From the Empirical Rule, we know that the 1-$\sigma$ central probability is 68% and the 2-\$sigma$ value is 95%, so the required probability should be intermediate to these two values.

## Problem 3: False-alarm threshold for source extraction (use `.ppf`)

### An aperture has background counts distributed according to $\mathscr{N}(\mu=500,\ \sigma^2=22^2)$. What is the threshold $T$ such that the right-tail **false-alarm rate** is 0.5%?

**Solution**: the false-alarm rate is the probability that a true signal is accidentally identified as being due to the background. A right-tail false-alarm rate of 0.5% means the threshold is such that $P(X\geq T|\mu, \sigma) = 0.005$. To solve this equation for $T$, we use the `.ppf` method, making sure to pass the `loc` and `scale` arguments.


In [None]:
mu, sigma = 500.0, 22.0
alpha_right = 0.005
T = norm.ppf(1 - alpha_right, loc=mu, scale=sigma)
print(f"Detection threshold T for 0.5% right-tail false alarm: {T:.6f}")

Detection threshold T for 0.5% right-tail false alarm: 556.668245


That is, any detection above 556.7 counts has only a 0.5% probability of being due to background noise.

## Problem 4: Comparing two independent measurements (difference of normals; use `.cdf`)

###The radial velocities of two sources are normally distributed with means of 30 and 26 km s$^{-1}$ and standard deviations of 2 and 3 km s$^{-1}$. Assuming that the meaurements are independent, what is the probability that the radial velocity of the first source is greater than that of the second?

**Solution**: Let $X_1, X_2$ be the measured radial velocities of the sources.
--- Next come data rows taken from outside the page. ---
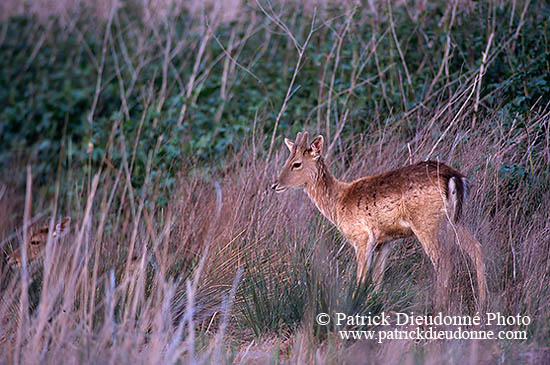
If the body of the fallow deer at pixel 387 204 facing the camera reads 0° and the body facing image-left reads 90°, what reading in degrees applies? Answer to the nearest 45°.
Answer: approximately 90°
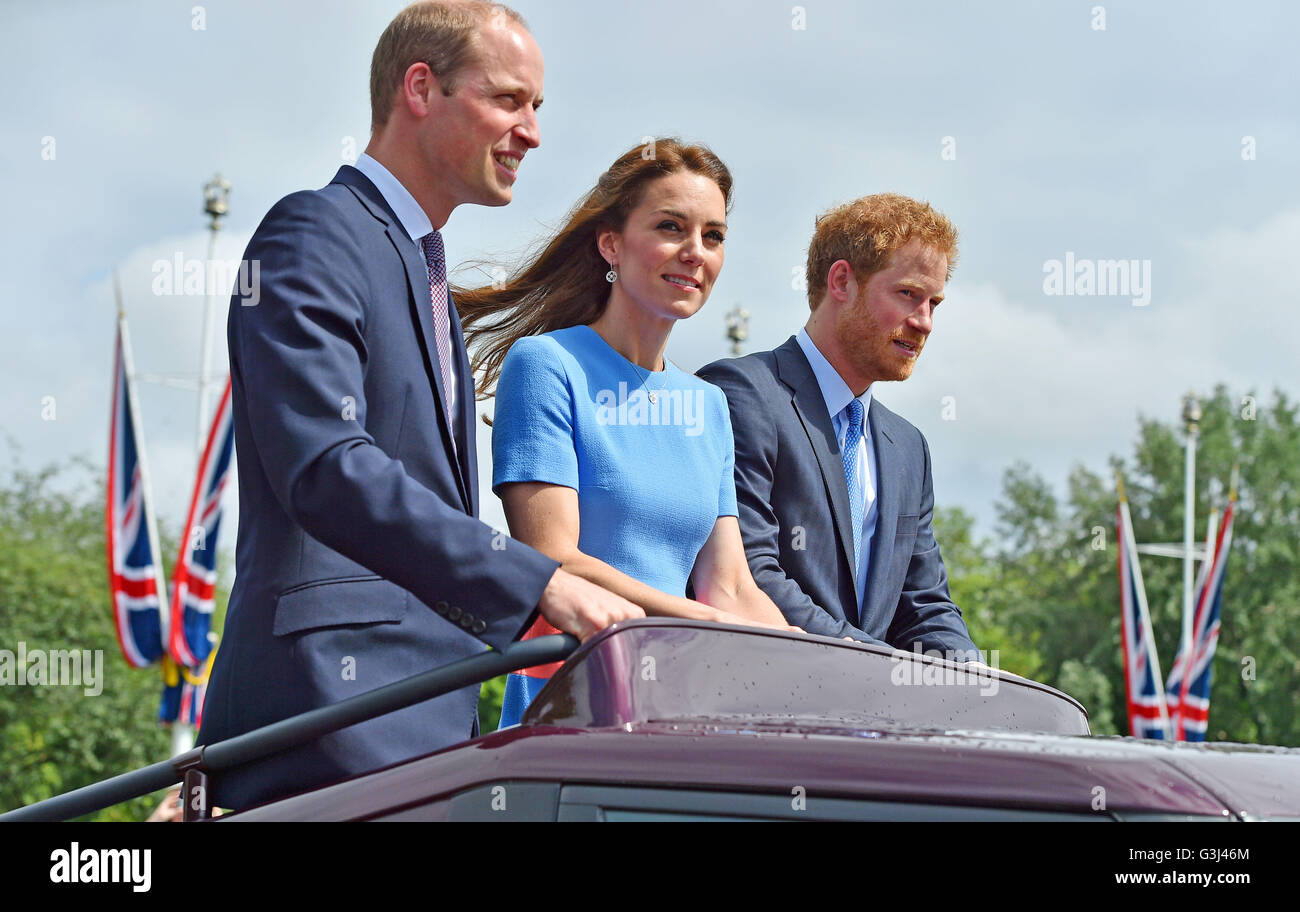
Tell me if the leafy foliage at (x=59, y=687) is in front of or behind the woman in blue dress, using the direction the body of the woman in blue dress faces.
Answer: behind

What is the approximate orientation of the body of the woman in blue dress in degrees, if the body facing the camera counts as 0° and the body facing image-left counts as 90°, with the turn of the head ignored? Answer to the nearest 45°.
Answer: approximately 315°

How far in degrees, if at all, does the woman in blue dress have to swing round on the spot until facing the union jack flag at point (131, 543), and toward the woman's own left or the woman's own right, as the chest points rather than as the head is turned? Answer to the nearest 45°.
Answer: approximately 135° to the woman's own left

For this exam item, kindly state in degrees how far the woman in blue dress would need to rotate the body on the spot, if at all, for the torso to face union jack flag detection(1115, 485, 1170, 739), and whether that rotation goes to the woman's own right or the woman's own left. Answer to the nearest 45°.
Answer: approximately 135° to the woman's own left

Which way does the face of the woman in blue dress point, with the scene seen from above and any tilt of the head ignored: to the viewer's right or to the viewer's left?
to the viewer's right

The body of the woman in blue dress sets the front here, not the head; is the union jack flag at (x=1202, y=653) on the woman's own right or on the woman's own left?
on the woman's own left

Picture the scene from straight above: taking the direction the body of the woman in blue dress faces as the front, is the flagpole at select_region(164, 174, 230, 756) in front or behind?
behind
The problem requires the probability $P(X_1 > X_2) = P(X_1 - X_2 > 0)$.

We use the fact that the difference of two normally-distributed variables is also normal, that the mean is equal to the difference in means, and that the standard deviations add in quadrature.

Therefore, the required probability can be computed using the `.cdf` method with the appropriate `loc` and `scale` arguments.

In [None]:
mu1, s1 = 30.0, 2.0
mu2, s2 = 26.0, 3.0
muD = mu1 - mu2
sD = sqrt(s1**2 + s2**2)
p = 1.0 - norm.cdf(0.0, loc=muD, scale=sD)
print(f"mu_D = {muD:.6f}, sigma_D = {sD:.6f}")
print(f"P(X1 - X2 >= 0) = {p:.6f}")

mu_D = 4.000000, sigma_D = 3.605551
P(X1 - X2 >= 0) = 0.866371


## Problem 5: Determine n to achieve a target precision (use `.ppf`)
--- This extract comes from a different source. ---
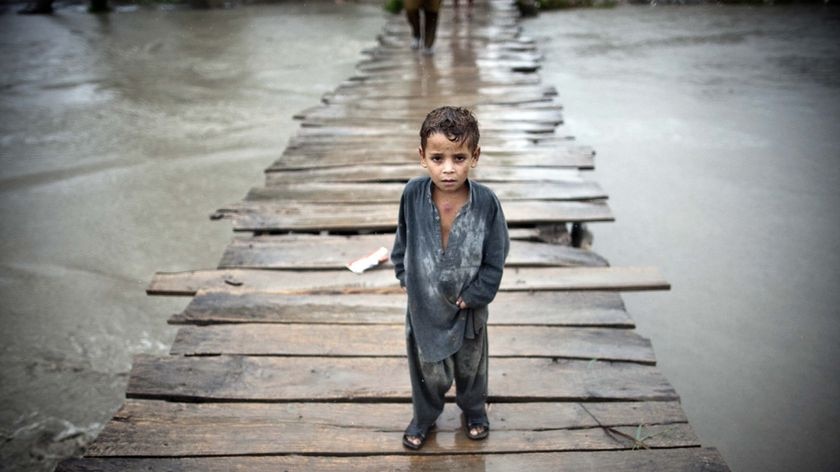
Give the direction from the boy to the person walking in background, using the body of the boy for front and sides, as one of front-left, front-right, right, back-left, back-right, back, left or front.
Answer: back

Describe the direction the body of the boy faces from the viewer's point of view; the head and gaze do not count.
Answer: toward the camera

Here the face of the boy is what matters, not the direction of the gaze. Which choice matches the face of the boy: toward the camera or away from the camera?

### The photon counts from a source in a single, short exposure are distributed according to $\mathscr{N}(1000, 80^2)$. How many exposures $n$ are required so that a 95% confidence interval on the mean source counts has a total width of 20 counts?

**Solution**:
When averaging over $n$ exposures, the standard deviation on this sample mean will be $\sigma/\sqrt{n}$.
How many such standard deviations does a 95% confidence interval span (that is, how many standard deviations equals the half-width of a 95% confidence interval)?
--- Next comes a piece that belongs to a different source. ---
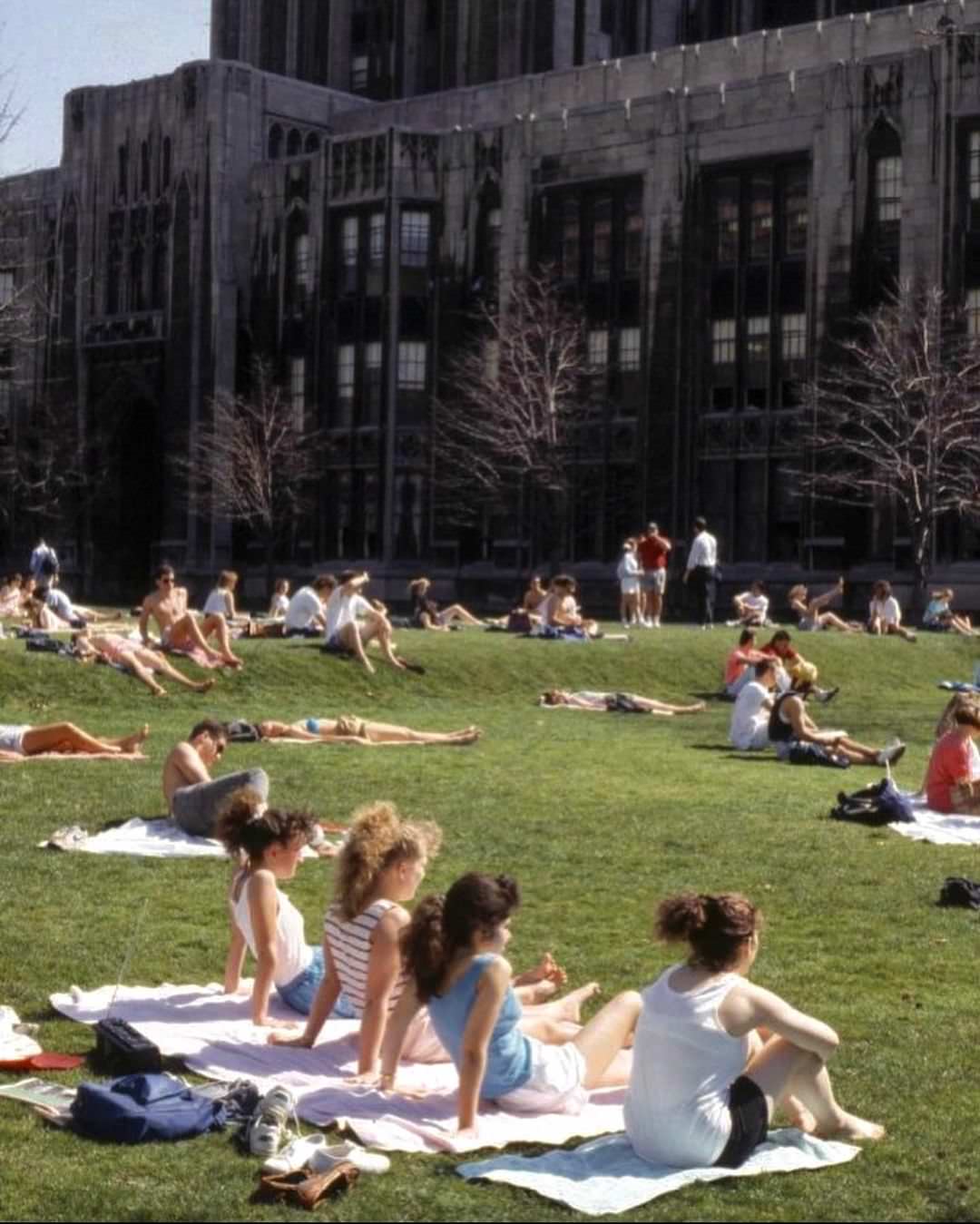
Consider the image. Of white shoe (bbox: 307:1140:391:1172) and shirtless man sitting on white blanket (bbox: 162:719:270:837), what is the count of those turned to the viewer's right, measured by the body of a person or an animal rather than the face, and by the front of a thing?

The half-width of a standard 95% CI is $z = F_X^{-1}(1-0.01/2) = $ `norm.ppf`$(1-0.05/2) = 1.96$.

Multiply this by the standard deviation of the sample mean to get the half-width of the required interval: $W/2 = 1.96\ \displaystyle{\sigma\over \sqrt{n}}$.

Solve this for $n$, rounding up to the next integer.


In [None]:
sigma = 80.0
target_halfwidth = 10.0   # W=20 => half-width = 10
alpha = 0.05
z = norm.ppf(1 - alpha/2)
n_req = int(ceil((z * sigma / target_halfwidth)**2))
print(f"z_0.975 = {z:.6f}")
print(f"Required n (ceil): {n_req}")

z_0.975 = 1.959964
Required n (ceil): 246


We could also have obtained an approximate estimate of $n$ using the Empirical Rule.

The standard deviation for a short exposure is 80 counts.

For the full $n$ exposures: according to the Empirical Rule, 95% CI approximately encloses 2 standard deviations. This means that the half-width of 10 counts corresponds to 2 standard deviations. Therefore, 1 standard deviation is 5 counts.

We therefore have $5 = 80 / \sqrt{n} \Longrightarrow n = 16^2 = 256$.